The growing body of knowledge about viruses and their interactions with your body may eventually lead to ways of preventing and curing the common cold, as this knowledge already has produced treatments for influenza and many serious complications of the flu. But for the moment, the central fact of ordinary colds is that no miracle cure, no antibiotic drug, no magic potion and no omniscient physician can alter the course of a cold once you have it. One fact is clear is that you must stay away from food and drink that have a negative effect so doctors are still debating is ginger tea good for laryngitis.

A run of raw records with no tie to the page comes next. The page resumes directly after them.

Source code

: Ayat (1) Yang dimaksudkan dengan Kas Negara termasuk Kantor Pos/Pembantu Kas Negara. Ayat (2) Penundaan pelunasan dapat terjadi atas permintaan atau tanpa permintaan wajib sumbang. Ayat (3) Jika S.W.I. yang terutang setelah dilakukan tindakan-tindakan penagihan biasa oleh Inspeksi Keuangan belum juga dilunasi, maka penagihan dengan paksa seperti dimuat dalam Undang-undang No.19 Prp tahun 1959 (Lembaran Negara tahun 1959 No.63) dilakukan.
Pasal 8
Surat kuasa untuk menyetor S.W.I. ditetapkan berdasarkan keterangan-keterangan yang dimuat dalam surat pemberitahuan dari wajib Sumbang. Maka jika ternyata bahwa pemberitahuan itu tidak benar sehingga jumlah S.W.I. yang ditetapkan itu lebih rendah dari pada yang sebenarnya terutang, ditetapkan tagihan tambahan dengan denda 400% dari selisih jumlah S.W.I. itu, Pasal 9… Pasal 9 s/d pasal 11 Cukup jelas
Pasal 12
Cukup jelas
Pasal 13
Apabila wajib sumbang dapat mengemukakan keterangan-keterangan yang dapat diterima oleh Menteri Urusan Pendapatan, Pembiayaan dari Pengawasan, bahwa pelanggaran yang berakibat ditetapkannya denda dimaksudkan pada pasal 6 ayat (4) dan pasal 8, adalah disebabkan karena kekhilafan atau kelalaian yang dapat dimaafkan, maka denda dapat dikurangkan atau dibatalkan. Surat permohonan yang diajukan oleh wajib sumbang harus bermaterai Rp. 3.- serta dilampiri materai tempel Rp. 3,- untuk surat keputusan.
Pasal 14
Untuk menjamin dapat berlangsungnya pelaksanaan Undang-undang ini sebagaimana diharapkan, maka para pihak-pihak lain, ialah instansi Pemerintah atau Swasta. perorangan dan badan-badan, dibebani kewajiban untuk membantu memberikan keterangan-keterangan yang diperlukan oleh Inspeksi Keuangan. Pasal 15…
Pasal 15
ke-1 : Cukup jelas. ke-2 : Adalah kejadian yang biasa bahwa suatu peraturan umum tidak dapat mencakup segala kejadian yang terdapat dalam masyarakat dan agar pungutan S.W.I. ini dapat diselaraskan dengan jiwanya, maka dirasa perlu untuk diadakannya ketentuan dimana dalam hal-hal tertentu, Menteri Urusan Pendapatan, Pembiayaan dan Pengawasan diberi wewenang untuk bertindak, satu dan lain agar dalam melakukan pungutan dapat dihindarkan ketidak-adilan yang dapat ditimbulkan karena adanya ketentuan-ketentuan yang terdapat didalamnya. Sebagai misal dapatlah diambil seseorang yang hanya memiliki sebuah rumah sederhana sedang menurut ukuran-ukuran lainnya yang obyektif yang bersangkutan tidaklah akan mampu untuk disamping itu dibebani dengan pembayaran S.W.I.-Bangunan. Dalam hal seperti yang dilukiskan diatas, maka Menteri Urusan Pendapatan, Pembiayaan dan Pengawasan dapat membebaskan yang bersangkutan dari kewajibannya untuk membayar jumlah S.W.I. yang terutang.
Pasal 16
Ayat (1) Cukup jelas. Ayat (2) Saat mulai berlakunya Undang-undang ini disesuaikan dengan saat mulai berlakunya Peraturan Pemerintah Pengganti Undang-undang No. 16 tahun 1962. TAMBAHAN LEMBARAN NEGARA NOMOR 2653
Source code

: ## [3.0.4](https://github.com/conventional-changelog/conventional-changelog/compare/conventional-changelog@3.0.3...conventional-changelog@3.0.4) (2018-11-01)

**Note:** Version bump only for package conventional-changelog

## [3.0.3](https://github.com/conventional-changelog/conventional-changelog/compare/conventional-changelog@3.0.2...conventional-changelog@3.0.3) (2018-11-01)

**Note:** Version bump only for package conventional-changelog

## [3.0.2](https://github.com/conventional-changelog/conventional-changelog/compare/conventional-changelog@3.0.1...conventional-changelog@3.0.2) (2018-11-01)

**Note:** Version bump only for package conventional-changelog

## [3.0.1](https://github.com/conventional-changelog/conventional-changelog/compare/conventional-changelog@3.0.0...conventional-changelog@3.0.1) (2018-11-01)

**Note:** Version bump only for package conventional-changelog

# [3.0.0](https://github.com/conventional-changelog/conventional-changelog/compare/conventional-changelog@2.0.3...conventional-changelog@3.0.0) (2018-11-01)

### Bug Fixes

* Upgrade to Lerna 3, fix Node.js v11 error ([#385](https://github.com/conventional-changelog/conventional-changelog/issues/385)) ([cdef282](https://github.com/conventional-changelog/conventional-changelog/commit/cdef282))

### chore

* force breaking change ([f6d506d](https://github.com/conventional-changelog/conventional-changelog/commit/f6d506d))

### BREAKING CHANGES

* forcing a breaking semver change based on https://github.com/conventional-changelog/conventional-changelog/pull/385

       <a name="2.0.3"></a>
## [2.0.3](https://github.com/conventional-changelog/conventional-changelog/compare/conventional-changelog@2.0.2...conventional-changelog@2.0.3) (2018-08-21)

Even the National Aeronautics and Space Administration has had its nose rubbed — so to speak in this immutable fact: It can put a man into outer space, but it cannot cure the common cold. On February 27, 1969, on the eve of a flight to orbit the earth, the clockwork countdown procedure at Cape Kennedy came to an abrupt halt when all three of the Apollo crew showed the classic symptoms: stuffed-up noses, sore throats and cold-related fatigue.

NASA postponed the launch at an estimated cost of $500,000—the first time in 19 manned flights that astronaut illness, rather than bad weather or technical trouble, caused a lift-off to be delayed. The three men recovered enough to lift off on Monday, March 3—thus confirming the adage, treat a cold and it will end in seven days, do nothing and it will last a week. (Partly because other space crews were isolated from contamination before launch, none suffered a repetition of the expensive 1969 outbreak of the common cold.) Had these individuals had the technology now treatment would have been faster as we have come such a far way to be able to know how to treat a sore throat from allergies.

Apollo 9’s colds may well have been the most expensive in history, but the common cold must be ranked as a costly disease in its own right. The colds contracted by Americans alone result in an estimated 300 million days of lowered efficiency, 60 million days of lost school attendance and almost 50 million days lost on the job. Add to that the money spent on cold pills, the importance of cough syrups, nose drops, visits to the doctor and mountains of tissues, and colds cost Americans about five billion dollars a year. Not surprisingly, the British and the Dutch suffer comparable losses to the affliction. Influenza, of course, can be not only costly, but deadly; in 1918 and 1919 it caused a pandemic that spread far more rapidly than the Black Death of the Middle Ages. Many people in the past have complained about diarrhea after influenza.